Il y a un lien incontestable entre l'activité humaine et l'actuel déclin de la biodiversité. Déforestation, pollution des océans, surpêche, engrais chimiques, émissions de gaz carbonique, etc. Si les dinosaures ont disparu à cause de la chute d'un astéroïde, entraînant une importante modification du climat, l'homme porte cette fois la responsabilité de sa propre extinction.

«Aujourd'hui, nous sommes l'astéroïde», résume la journaliste.

Sa maison donne sur le mont Greylock, le point culminant du Massachusetts (1.064 mètres). Du sommet, on peut voir cinq Etats (du Vermont au Connecticut en passant par New York et le New Hampshire). Ce n'est pas vertigineux mais suffisant pour prendre de la hauteur. Elizabeth Kolbert n'en manque pas. Lucide, fataliste jusqu'au sarcasme, elle refuse de basculer dans le discours militant. «Je n'ai pas de programme, aucune solution à proposer, il faudrait cent ans pour résoudre le problème. Je décris simplement la situation. Mon rôle consiste à mettre les gens au courant. Le savoir est une fin en soi. Pour l'action, il revient à d'autres de prendre le relais.» Elle pense notamment à Christiana Figueres, vaillante secrétaire des Nations unies sur le changement climatique, qu'elle a suivie en Allemagne au printemps dernier pour un portrait dans le New Yorker («The woman who could stop climate change»). C'est là-bas qu'elle a appris l'annonce du Pulitzer (l'équivalent de notre prix Albert-Londres) ; des amis l'ont prévenue par mail, alors qu'elle regardait un épisode des Simpsons seule dans sa chambre d'hôtel ! La récompense, alliée à un passage télé décapant dans le Daily show de Jon Stewart, a ensuite fait s'envoler les ventes.

“Le monde n'est pas uniquement fait pour nous, les humains” Elizabeth Kolbert

Depuis, elle est partie un an en Italie pour accompagner son mari, John Kleiner, professeur de littérature médiévale, spécialiste de Dante. Avant de revenir très récemment au calme, dans leur contrée des Berkshires, où ils habitent depuis vingt-cinq ans. Il n'est jamais loin d'elle (précisément dans la pièce voisine, en train de regarder un match de foot). Elle dit avoir écrit le livre «avec lui et pour lui». Originaires de Larchmont (banlieue nord de New York), tous deux enfants de médecins (dans le Bronx), diplômés de Stanford (lui) et de Yale (elle), ils partagent ce goût pour la littérature – qu'il enseigne au prestigieux Williams College – et la nature. Cette double passion semble le fruit d'une tradition locale. Herman Melville a écrit Moby Dick à quelques kilomètres d'ici. Le mont Greylock a également inspiré Nathaniel Hawthorne (auteur de La Lettre écarlate) et Henry David Thoreau, philosophe naturaliste qui a théorisé la vie simple et la désobéissance civile. Pendant que John annote Virgile et Shakespeare, Betsy relit Rachel Carson (la première biologiste à avoir dénoncé l'utilisation des pesticides dans les années 1960). Sa science de l'écriture – mélange d'ironie douce et de précision chirurgicale – est l'une des forces de son essai.

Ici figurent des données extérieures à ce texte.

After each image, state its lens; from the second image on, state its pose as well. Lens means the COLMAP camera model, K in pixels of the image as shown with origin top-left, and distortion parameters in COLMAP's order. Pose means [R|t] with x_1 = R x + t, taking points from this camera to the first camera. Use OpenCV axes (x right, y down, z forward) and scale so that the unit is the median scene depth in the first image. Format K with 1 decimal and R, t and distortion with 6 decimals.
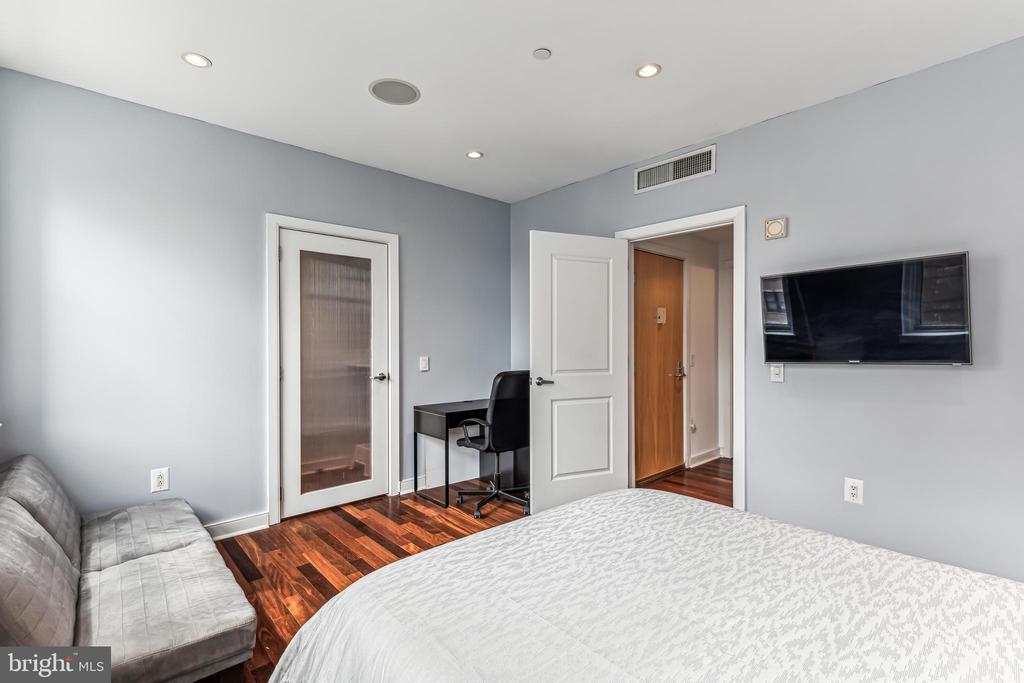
lens RADIAL K [[472.0, 0, 516.2], [0, 472.0, 343.3], [0, 0, 1]] dist [0.003794, -0.000118]
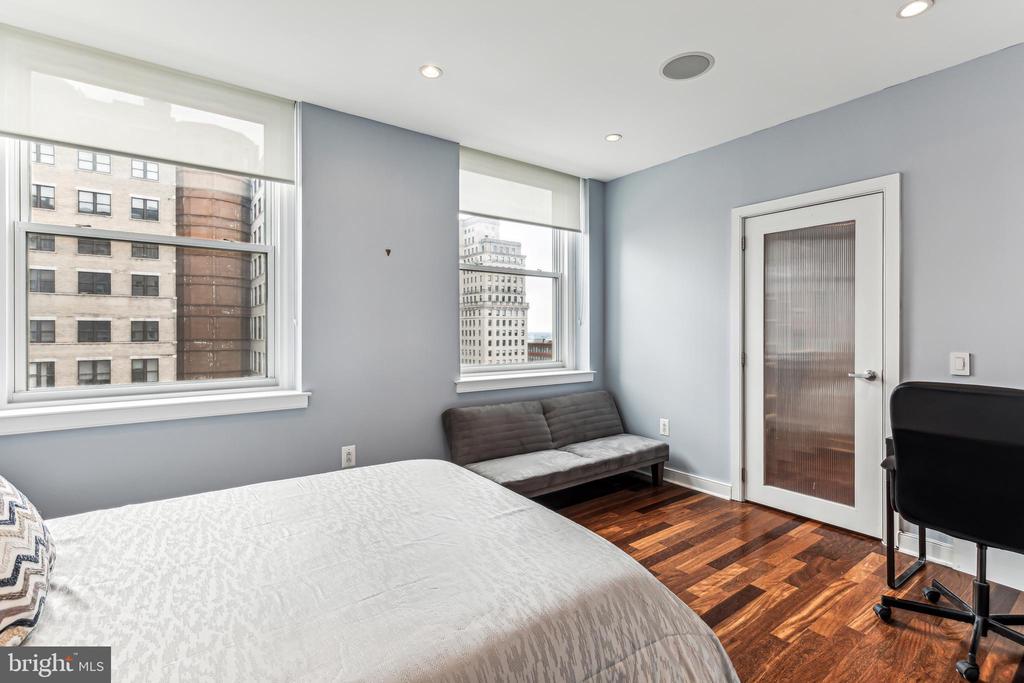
lens RADIAL K [[468.9, 0, 508.6], [0, 468.9, 329.5], [0, 0, 1]] dist [0.001978, 0.000050]
pose [[-0.106337, 0.001352, -0.994329, 0.587444], [-0.001919, 0.999997, 0.001565, -0.001147], [0.994328, 0.002075, -0.106334, 0.602465]]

«Elle a une faculté hors du commun à emporter le lecteur avec elle», reconnaît le paléontologue Pascal Tassy, qui lui a fait visiter le Muséum national d'histoire naturelle à Paris pour son enquête. Chaque jour, elle observe la dizaine de poules du jardin (les fermiers voisins élèvent des alpagas), puis se met au travail, profitant de pouvoir s'exprimer avant une autre extinction, qui serait celle de la presse. «Je n'ai qu'un seul message à faire passer: le monde n'est pas uniquement fait pour nous, les humains. Pourquoi une seule espèce pourrait priver les autres d'exister?»

En nous raccompagnant à notre voiture, garée à côté de la sienne (une Toyota Prius, hybride, évidemment), elle dit une dernière chose: «Faites attention aux skieurs!» En levant les yeux, on aperçoit effectivement une trentaine de sportifs sur la route, perchés sur d'étranges rollers, vêtus d'un gilet jaune de sécurité, poussant sur des bâtons. La scène est absurde, presque irréelle. Si l'on en est réduit à pratiquer le ski de fond sur des roulettes, faute de neige, n'est-ce pas le signe qu'il commence à y avoir un sérieux problème avec le climat?

A lire

La 6e Extinction. Comment l'homme détruit la vie, éd. La Librairie Vuibert, 352 p., 21,90 €.